Exercise details:
Lift every line from the entries that includes the word "pixels".
━━━ Dataset records
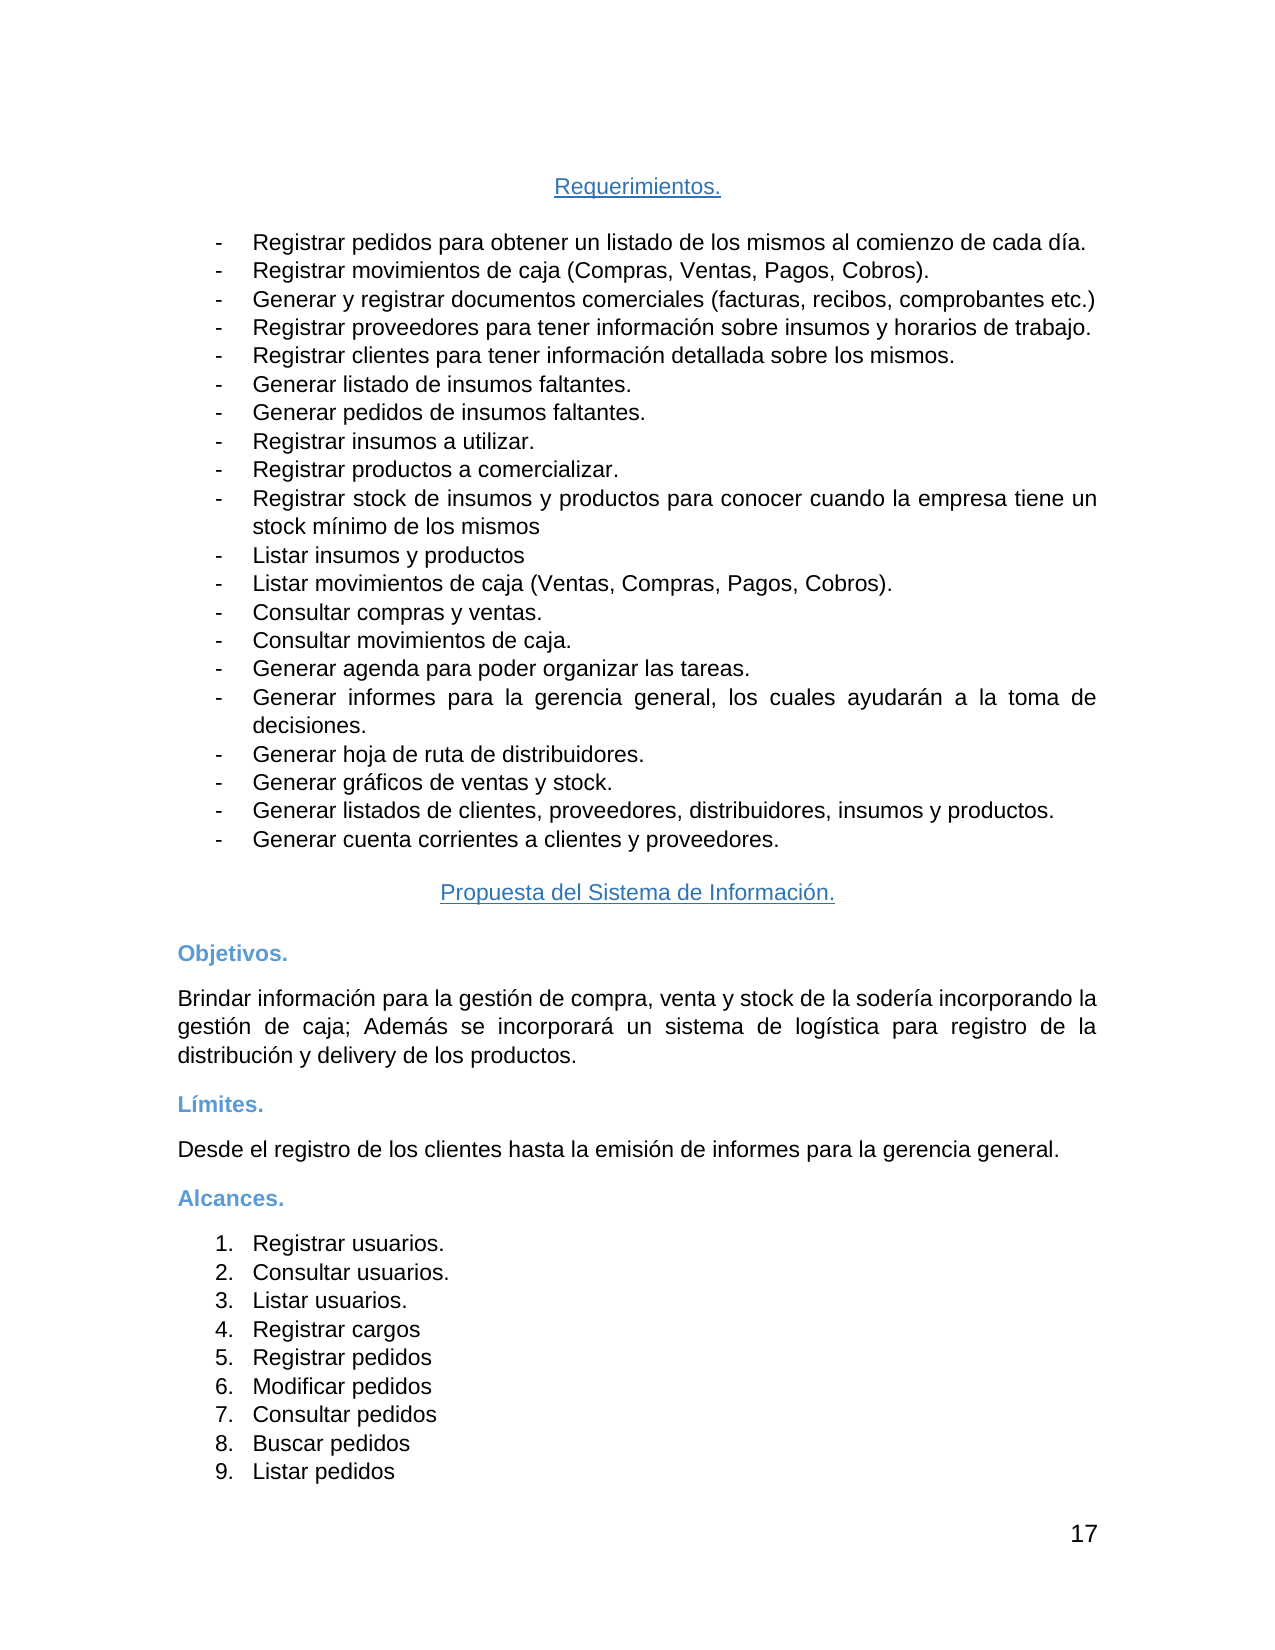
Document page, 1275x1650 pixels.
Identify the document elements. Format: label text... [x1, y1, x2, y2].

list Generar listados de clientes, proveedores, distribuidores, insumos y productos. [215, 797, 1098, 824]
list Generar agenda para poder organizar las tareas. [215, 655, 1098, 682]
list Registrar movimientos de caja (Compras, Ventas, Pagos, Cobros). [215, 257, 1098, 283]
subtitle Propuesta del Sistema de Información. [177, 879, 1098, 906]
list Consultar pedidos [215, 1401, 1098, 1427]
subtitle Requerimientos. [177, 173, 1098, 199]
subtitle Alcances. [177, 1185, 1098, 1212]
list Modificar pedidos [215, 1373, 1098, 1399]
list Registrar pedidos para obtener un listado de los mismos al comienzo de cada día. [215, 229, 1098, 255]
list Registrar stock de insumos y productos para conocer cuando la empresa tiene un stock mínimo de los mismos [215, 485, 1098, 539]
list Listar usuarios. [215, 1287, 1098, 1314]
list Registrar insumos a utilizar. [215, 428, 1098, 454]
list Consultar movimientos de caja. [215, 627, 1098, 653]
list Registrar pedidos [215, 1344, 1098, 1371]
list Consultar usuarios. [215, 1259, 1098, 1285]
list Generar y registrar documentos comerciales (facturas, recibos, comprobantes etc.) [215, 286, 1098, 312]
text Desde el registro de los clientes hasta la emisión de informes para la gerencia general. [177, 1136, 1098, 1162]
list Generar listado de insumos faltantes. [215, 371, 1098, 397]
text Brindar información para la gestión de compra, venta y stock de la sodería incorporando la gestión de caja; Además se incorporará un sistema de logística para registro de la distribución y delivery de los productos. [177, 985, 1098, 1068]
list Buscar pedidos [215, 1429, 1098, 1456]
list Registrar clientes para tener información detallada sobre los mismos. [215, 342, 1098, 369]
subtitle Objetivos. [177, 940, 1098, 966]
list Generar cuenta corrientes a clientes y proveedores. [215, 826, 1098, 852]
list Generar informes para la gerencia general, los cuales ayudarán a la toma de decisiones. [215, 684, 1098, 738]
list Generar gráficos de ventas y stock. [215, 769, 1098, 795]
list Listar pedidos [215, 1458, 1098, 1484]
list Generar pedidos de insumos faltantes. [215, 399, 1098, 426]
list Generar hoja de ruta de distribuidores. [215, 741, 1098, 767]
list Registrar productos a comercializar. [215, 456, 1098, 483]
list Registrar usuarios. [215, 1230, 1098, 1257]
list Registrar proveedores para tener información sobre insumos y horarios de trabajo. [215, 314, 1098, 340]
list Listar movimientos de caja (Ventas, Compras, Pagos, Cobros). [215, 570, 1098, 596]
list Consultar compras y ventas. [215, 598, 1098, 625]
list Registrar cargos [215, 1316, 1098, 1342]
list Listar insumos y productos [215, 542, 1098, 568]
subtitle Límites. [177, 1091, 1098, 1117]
━━━━━━
━━━ Dataset records
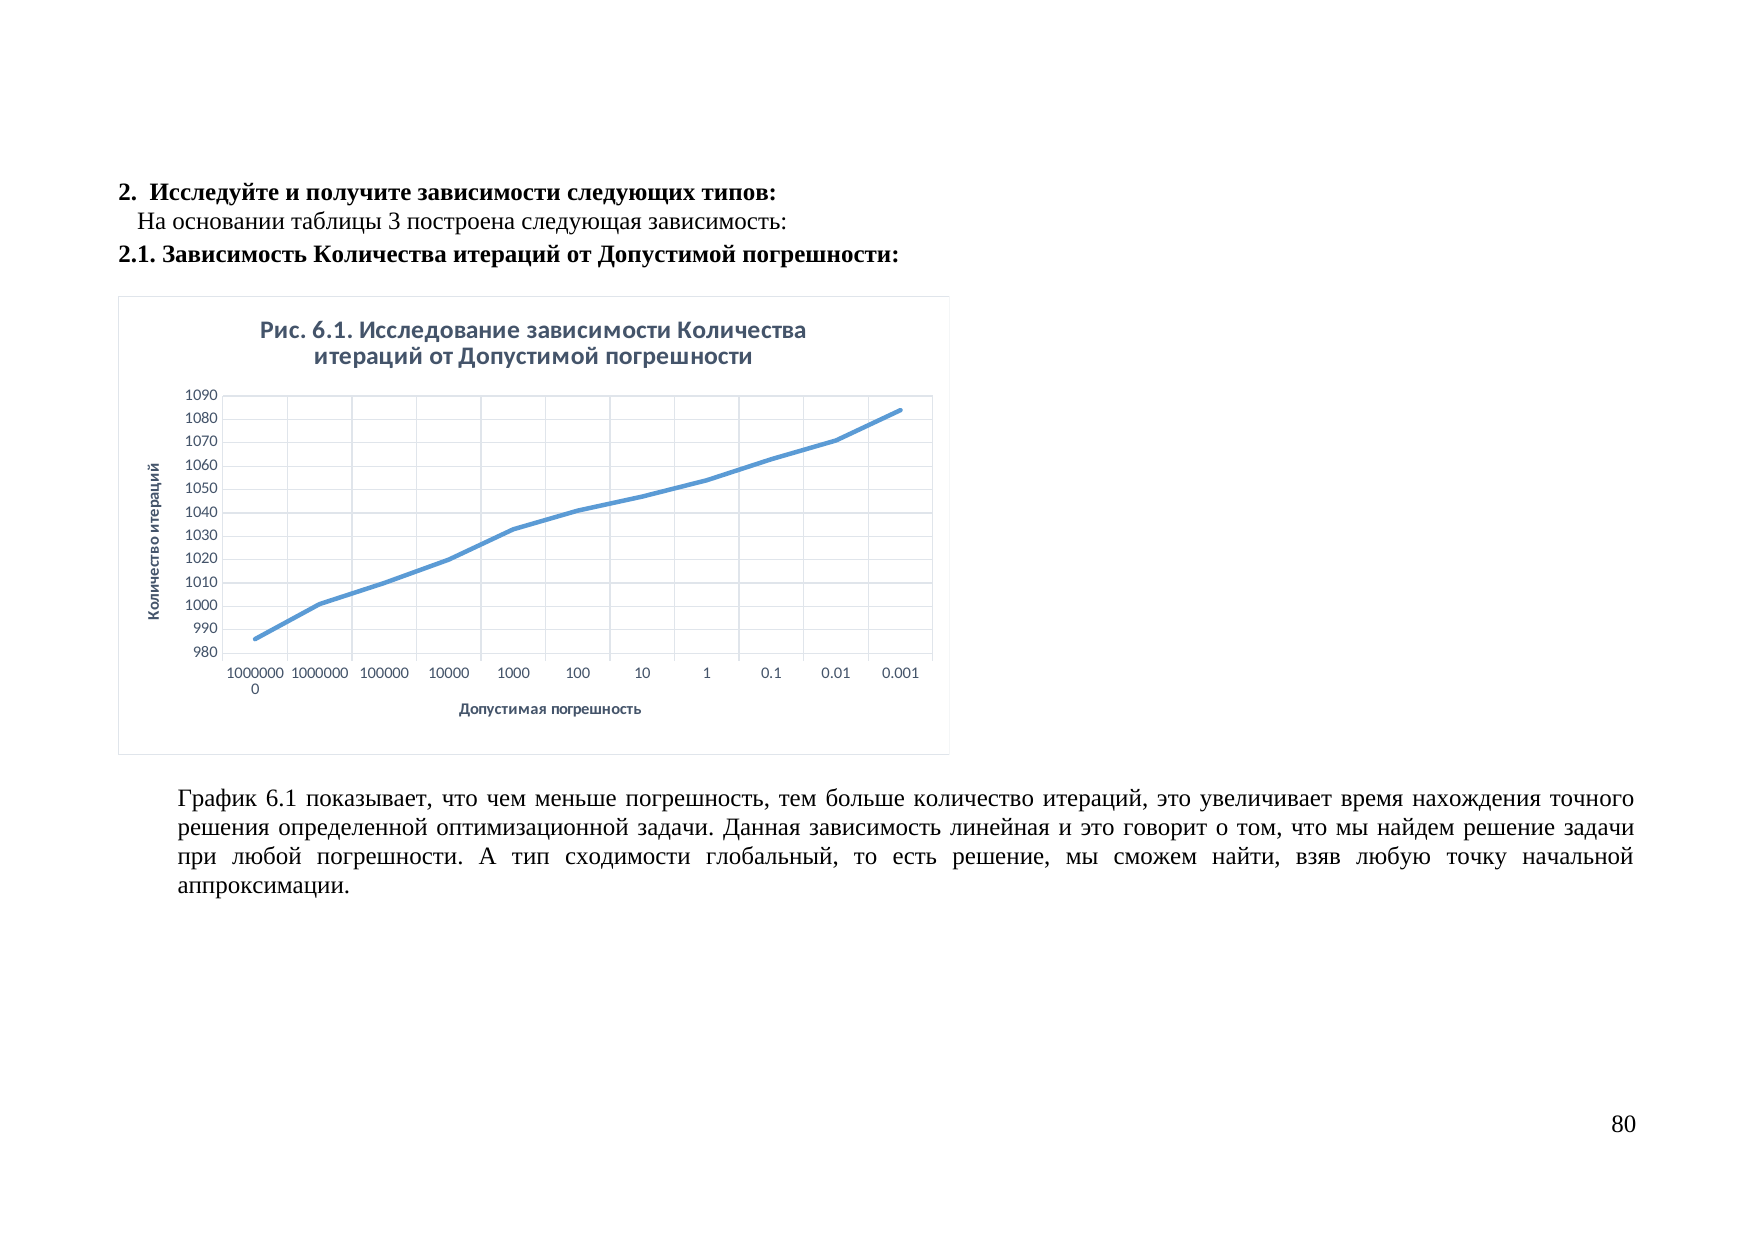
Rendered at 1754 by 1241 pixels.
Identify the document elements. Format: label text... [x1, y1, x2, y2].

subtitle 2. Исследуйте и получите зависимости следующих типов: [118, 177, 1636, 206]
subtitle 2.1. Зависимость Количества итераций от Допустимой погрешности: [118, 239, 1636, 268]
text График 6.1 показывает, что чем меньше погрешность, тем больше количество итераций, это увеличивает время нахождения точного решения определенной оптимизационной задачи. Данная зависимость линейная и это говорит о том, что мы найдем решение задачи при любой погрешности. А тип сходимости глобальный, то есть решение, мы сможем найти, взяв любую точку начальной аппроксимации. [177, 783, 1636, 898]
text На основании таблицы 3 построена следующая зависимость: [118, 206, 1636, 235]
━━━━━━
━━━ Dataset records
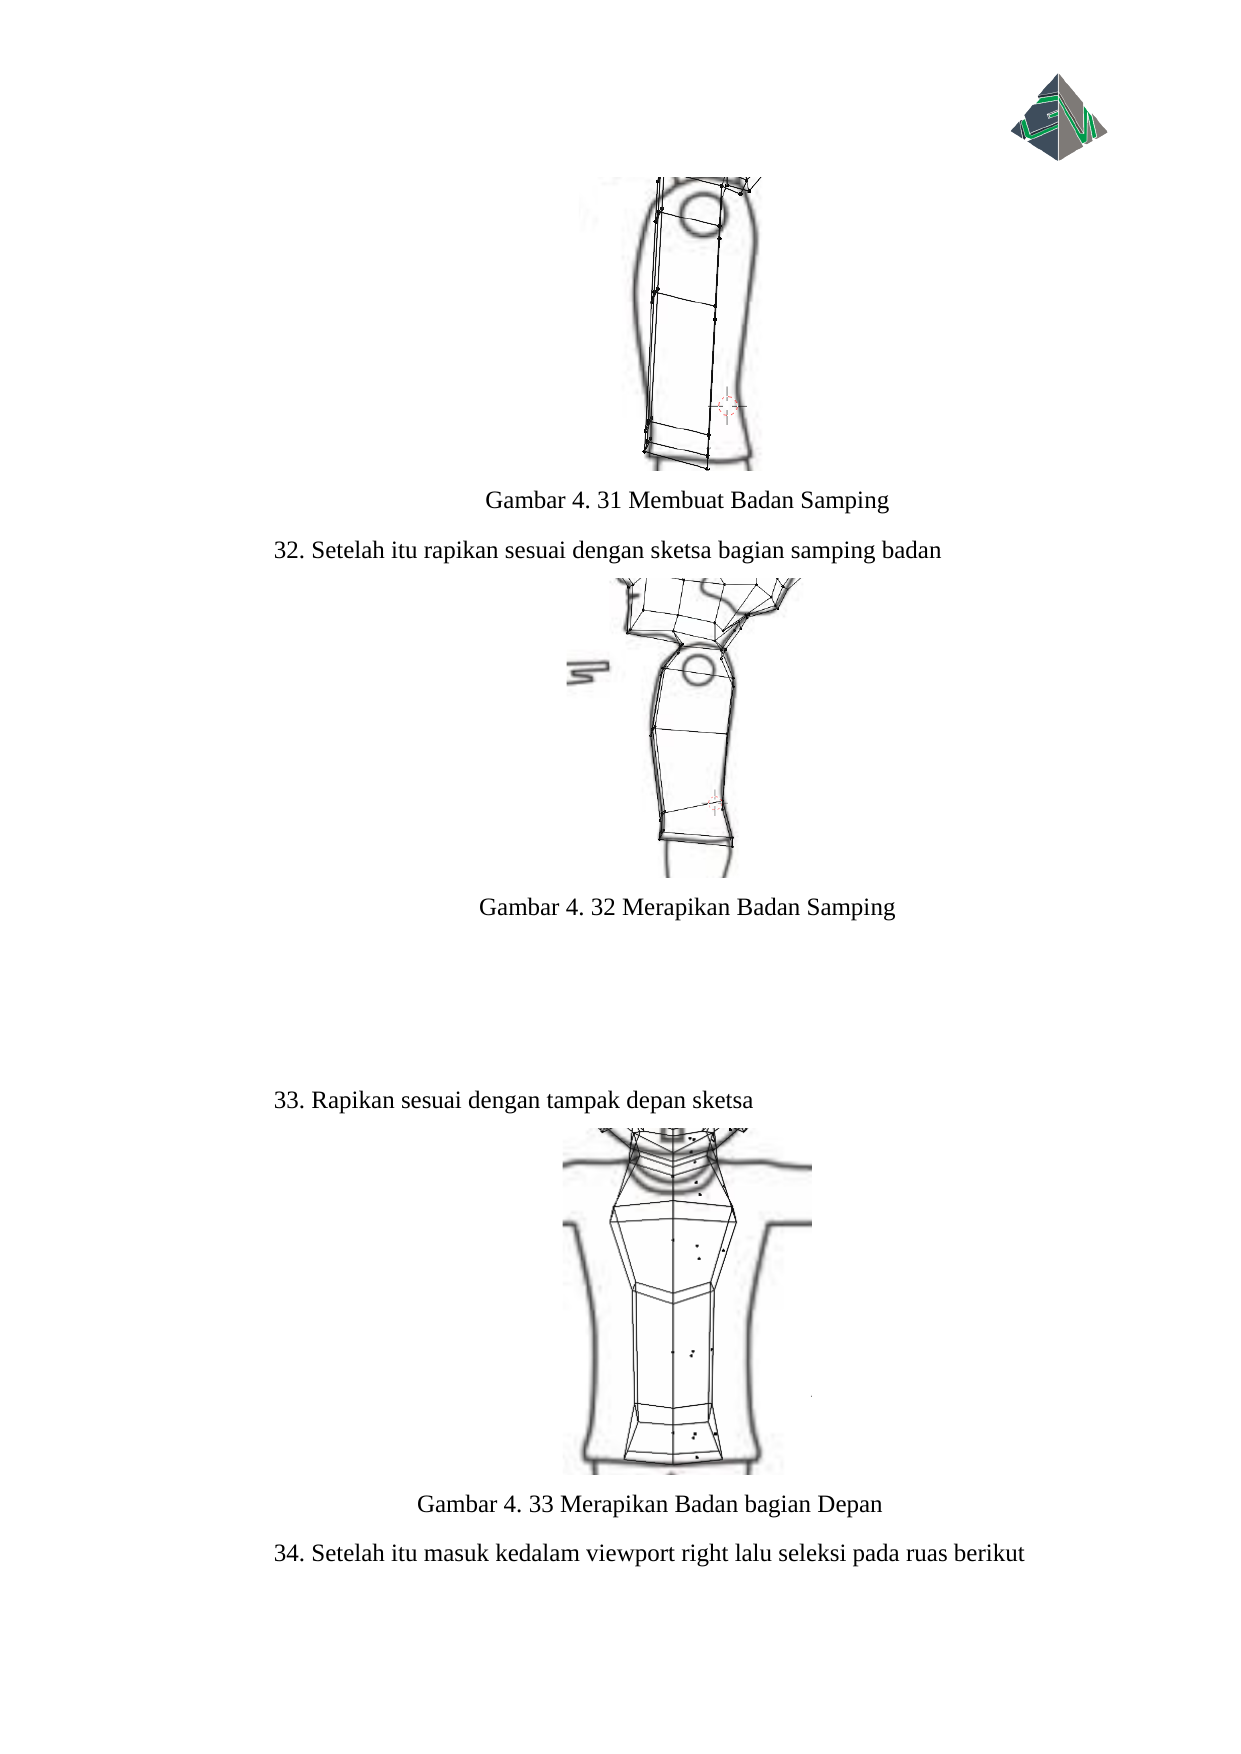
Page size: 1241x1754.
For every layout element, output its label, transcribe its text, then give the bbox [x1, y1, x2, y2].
━━━━━━
Response:
Document page, 1275x1650 pixels.
Rendered at 1754 by 1241 pixels.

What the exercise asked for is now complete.